Dive Brief:
- Facebook is refunding some advertisers after finding a digital
defect that wrongly counted user clicks on video carousel ads as clicks on
links to advertiser websites, the social network said in a blog post.
Carousel ads allow marketers to place images, videos and text within one ad space, which users
can swipe to view. The glitch only occurred when people viewed Facebook
with a mobile browser like Safari or Chrome, not in the mobile app or
desktop version.
- The company's announcement marks the first time it
acknowledged it wrongly billed advertisers for misattributing clicks, according to The Wall Street Journal.
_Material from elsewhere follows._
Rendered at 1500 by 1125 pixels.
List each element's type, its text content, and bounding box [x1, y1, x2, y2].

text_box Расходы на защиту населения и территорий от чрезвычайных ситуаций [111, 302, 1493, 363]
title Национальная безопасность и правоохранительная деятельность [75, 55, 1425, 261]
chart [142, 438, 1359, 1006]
The
social network has disclosed on five separate occasions since September
that it misstated the metrics advertisers and publishers use to measure
viewership or response.
- Unilever, the Dutch-British packaged goods company,
is receiving a full — albeit small — refund because of the error, WSJ said.
Facebook said the technical glitch affected about 0.04% of all impressions
delivered by the social network during the period it reviewed.
Dive
Insight:
Facebook’s admission that its metric errors had affected billing
again raises questions about the reliability of its systems as the social
network scales up to nearly 2 billion users and $27.6 billion in annual
revenue. The company has partnered with dozens of third-party metrics firms to provide greater transparency to
marketers after a series of metrics flubs last year, including an 80%
overstatement on key measures of video ad viewership on its pages.
While Facebook’s metrics tools are becoming more
advanced, marketers should consider other services like Google Analytics to get
some insight into the effectiveness of a Facebook ad campaign, according to a blog post by Hootsuite’s AdEspresso.
The Facebook Ads manager tracks ad conversions differently than Google
Analytics, but understanding how these different systems operate can give
better insight on how to fine-tune social media ad campaigns.
Facebook is also taking steps to make its ad-tracking
data more useful to marketers. The social network added a tool last week to help marketers learn more about how
ad campaigns generate sales leads in offline settings like a store, phone call
or in-person meeting. The new tool is a big improvement to Facebook's Lead Ads,
which basically acted as an auto-fill service that gathered key contact
information about sales prospects. An offline conversion tracker can help
marketers optimize ad campaigns and experiment with design changes and
call-to-action messages to see what drives the best results.